* _Exercise brief_: Copy exactly the lines from the start of the data below through the one that carries "left front paw: (670, 1331)", and only those.

===============

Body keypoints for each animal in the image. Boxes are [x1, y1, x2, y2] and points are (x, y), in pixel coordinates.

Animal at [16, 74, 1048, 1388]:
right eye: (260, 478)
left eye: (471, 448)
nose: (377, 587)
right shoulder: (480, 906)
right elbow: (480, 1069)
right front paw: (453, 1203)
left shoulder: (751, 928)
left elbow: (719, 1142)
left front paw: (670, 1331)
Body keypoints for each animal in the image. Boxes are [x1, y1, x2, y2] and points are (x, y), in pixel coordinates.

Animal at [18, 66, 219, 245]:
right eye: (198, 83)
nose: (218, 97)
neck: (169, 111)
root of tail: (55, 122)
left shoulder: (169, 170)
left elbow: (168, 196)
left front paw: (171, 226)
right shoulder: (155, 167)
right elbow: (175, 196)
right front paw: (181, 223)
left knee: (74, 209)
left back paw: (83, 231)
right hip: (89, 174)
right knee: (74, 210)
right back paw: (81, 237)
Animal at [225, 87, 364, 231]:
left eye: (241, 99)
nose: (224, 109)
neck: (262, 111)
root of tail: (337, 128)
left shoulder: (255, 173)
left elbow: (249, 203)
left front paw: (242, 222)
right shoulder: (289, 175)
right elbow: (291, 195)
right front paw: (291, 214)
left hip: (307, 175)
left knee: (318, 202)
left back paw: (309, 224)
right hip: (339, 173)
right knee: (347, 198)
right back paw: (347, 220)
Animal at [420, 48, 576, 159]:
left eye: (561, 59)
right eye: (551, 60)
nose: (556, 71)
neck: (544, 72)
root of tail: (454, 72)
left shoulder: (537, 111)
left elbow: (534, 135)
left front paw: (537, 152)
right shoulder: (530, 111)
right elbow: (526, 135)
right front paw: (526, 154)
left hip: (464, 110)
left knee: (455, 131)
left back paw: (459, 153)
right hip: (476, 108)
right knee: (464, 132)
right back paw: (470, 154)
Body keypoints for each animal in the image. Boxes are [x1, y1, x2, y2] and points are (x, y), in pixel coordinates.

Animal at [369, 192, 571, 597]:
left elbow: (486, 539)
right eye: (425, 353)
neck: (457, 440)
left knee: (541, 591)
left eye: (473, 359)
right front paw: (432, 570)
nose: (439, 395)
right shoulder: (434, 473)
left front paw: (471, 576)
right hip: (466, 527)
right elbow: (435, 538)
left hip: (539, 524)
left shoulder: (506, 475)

===============

* _Response to this task_:
Body keypoints for each animal in the image. Boxes are [x1, y1, x2, y2] and points are (x, y), in pixel coordinates.

Animal at [16, 74, 1048, 1388]:
right eye: (260, 478)
left eye: (471, 448)
nose: (377, 587)
right shoulder: (480, 906)
right elbow: (480, 1069)
right front paw: (453, 1203)
left shoulder: (751, 928)
left elbow: (719, 1142)
left front paw: (670, 1331)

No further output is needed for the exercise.